TASK REQUIREMENTS — Bring back every record exactly, except for the pictures, which stay out.

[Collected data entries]
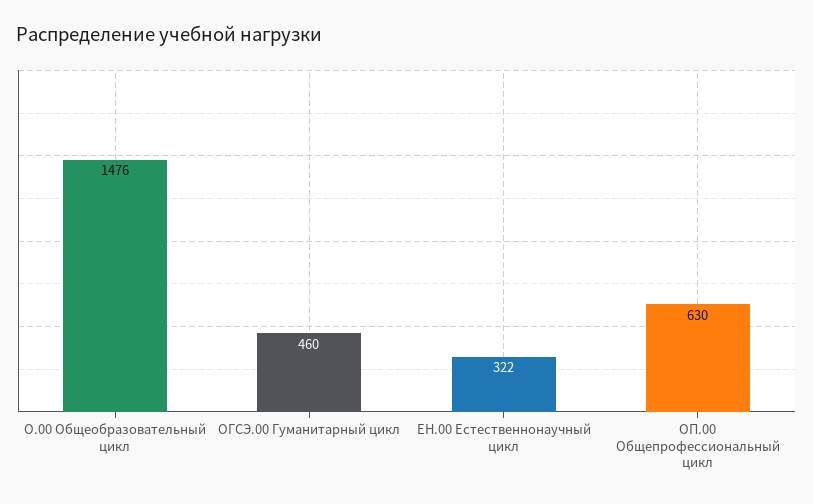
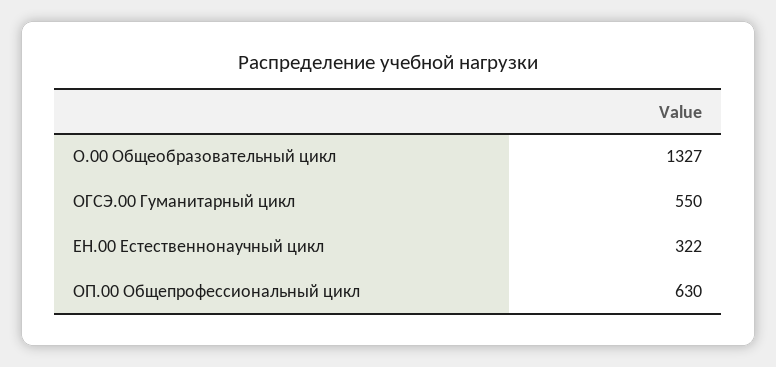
  {
-   "О.00 Общеобразовательный цикл": 1476,
+   "О.00 Общеобразовательный цикл": 1327,
-   "ОГСЭ.00 Гуманитарный цикл": 460,
+   "ОГСЭ.00 Гуманитарный цикл": 550,
    "ЕН.00 Естественнонаучный цикл": 322,
    "ОП.00 Общепрофессиональный цикл": 630
  }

SOLUTION TO THE PROBLEM —
  {
-   "О.00 Общеобразовательный цикл": 1476,
+   "О.00 Общеобразовательный цикл": 1327,
-   "ОГСЭ.00 Гуманитарный цикл": 460,
+   "ОГСЭ.00 Гуманитарный цикл": 550,
    "ЕН.00 Естественнонаучный цикл": 322,
    "ОП.00 Общепрофессиональный цикл": 630
  }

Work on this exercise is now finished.